▶ _Exercise details_:
Reproduce verbatim the part of the records that opens with the line containing "See the attached" and closes with the final line of the records, including both of those lines.

▶ _Data shown_:
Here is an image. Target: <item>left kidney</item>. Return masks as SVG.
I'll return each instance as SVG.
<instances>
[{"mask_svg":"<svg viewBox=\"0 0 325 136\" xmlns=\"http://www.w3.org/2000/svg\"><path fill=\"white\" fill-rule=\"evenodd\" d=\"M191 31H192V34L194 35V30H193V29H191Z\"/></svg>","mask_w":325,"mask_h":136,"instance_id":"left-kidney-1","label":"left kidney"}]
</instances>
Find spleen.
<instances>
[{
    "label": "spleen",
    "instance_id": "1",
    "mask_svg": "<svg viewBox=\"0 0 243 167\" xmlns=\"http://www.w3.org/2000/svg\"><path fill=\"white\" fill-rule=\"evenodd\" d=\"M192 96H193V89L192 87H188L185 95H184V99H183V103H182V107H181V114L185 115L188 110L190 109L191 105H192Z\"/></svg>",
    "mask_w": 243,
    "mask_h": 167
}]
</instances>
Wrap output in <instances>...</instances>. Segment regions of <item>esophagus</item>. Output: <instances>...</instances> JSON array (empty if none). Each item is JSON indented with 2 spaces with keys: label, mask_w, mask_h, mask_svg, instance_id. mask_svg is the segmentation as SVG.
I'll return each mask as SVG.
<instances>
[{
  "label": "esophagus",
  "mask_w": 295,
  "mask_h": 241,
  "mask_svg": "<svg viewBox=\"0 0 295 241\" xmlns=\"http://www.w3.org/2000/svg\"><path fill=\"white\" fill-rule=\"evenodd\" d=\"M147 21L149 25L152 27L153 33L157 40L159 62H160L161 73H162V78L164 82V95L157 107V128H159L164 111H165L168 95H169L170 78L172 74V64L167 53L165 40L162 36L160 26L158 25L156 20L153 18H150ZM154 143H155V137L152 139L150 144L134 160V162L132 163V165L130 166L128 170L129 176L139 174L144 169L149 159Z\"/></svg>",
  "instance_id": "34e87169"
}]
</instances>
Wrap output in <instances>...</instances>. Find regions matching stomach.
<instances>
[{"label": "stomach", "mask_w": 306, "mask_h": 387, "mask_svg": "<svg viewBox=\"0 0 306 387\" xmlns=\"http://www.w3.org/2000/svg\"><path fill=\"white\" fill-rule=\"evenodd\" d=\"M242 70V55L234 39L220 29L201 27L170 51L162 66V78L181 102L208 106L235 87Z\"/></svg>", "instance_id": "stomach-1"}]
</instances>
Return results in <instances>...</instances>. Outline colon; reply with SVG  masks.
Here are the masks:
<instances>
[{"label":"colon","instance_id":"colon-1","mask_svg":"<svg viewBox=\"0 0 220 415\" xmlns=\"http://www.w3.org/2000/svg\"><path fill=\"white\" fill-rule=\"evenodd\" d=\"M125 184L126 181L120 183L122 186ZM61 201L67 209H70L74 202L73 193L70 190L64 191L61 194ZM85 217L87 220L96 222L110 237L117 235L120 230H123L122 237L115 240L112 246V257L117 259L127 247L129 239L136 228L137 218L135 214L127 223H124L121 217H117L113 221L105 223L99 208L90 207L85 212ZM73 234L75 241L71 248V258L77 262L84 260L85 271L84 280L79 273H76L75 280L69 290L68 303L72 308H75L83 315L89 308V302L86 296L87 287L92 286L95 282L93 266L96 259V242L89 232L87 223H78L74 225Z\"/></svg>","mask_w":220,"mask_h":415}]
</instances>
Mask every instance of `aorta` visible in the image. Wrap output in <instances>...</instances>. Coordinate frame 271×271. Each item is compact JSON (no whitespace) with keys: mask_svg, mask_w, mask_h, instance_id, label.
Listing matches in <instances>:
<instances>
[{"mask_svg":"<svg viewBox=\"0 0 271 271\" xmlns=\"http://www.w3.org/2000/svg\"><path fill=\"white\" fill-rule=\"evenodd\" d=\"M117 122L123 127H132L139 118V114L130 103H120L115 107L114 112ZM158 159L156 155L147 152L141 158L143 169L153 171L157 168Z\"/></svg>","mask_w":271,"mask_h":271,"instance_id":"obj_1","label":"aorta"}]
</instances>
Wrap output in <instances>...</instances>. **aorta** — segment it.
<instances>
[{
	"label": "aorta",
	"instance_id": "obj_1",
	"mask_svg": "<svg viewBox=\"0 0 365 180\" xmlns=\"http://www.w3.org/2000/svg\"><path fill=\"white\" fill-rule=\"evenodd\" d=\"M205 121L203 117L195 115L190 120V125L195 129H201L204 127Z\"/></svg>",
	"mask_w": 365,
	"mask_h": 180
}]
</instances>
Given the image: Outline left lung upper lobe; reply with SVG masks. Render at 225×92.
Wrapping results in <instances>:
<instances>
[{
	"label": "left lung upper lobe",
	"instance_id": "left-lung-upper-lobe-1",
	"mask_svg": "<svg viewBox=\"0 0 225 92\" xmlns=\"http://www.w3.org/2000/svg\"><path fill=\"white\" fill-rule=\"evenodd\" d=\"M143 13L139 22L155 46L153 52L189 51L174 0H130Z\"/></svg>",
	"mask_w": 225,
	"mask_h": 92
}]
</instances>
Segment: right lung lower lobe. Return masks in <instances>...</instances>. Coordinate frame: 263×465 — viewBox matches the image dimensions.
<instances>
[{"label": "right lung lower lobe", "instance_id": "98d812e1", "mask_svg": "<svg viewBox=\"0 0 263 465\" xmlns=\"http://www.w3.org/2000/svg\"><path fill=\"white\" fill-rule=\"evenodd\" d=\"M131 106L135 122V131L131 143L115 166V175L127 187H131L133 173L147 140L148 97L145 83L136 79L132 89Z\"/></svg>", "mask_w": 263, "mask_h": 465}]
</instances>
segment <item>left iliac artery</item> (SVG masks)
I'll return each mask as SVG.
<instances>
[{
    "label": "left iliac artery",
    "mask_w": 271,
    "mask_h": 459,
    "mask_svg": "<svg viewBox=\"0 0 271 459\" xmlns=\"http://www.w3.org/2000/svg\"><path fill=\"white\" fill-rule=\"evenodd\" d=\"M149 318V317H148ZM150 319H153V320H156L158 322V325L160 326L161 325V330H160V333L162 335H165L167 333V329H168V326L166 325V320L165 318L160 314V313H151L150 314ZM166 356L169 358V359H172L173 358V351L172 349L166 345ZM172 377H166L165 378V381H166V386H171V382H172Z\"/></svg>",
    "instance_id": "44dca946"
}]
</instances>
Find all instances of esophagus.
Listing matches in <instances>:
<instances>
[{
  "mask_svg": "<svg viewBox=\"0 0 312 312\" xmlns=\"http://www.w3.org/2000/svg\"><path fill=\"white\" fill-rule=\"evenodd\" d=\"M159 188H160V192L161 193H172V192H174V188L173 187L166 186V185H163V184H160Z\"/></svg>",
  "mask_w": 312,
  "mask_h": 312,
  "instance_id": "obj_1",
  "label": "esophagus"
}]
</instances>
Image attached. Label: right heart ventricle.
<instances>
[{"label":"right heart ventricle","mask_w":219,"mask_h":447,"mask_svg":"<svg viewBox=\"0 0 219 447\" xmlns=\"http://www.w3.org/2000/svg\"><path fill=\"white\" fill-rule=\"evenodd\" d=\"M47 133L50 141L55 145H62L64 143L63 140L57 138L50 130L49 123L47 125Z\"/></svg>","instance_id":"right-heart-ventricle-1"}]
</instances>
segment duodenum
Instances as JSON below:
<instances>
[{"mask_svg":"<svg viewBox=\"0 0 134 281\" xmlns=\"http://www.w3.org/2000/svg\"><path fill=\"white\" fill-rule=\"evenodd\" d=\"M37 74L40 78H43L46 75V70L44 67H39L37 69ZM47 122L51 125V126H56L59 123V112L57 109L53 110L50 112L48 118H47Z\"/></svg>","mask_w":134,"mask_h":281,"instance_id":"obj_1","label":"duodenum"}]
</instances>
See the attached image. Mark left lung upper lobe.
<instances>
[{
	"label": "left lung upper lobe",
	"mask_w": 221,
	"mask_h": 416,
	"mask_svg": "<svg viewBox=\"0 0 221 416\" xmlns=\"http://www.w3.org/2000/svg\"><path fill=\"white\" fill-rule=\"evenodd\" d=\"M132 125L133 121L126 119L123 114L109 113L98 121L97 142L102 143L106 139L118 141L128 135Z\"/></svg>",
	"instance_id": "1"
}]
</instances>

▶ _Response for this exercise_:
See the attached image. Mark left lung upper lobe.
<instances>
[{
	"label": "left lung upper lobe",
	"mask_w": 221,
	"mask_h": 416,
	"mask_svg": "<svg viewBox=\"0 0 221 416\" xmlns=\"http://www.w3.org/2000/svg\"><path fill=\"white\" fill-rule=\"evenodd\" d=\"M132 125L133 121L126 119L123 114L109 113L98 121L97 142L102 143L106 139L118 141L128 135Z\"/></svg>",
	"instance_id": "1"
}]
</instances>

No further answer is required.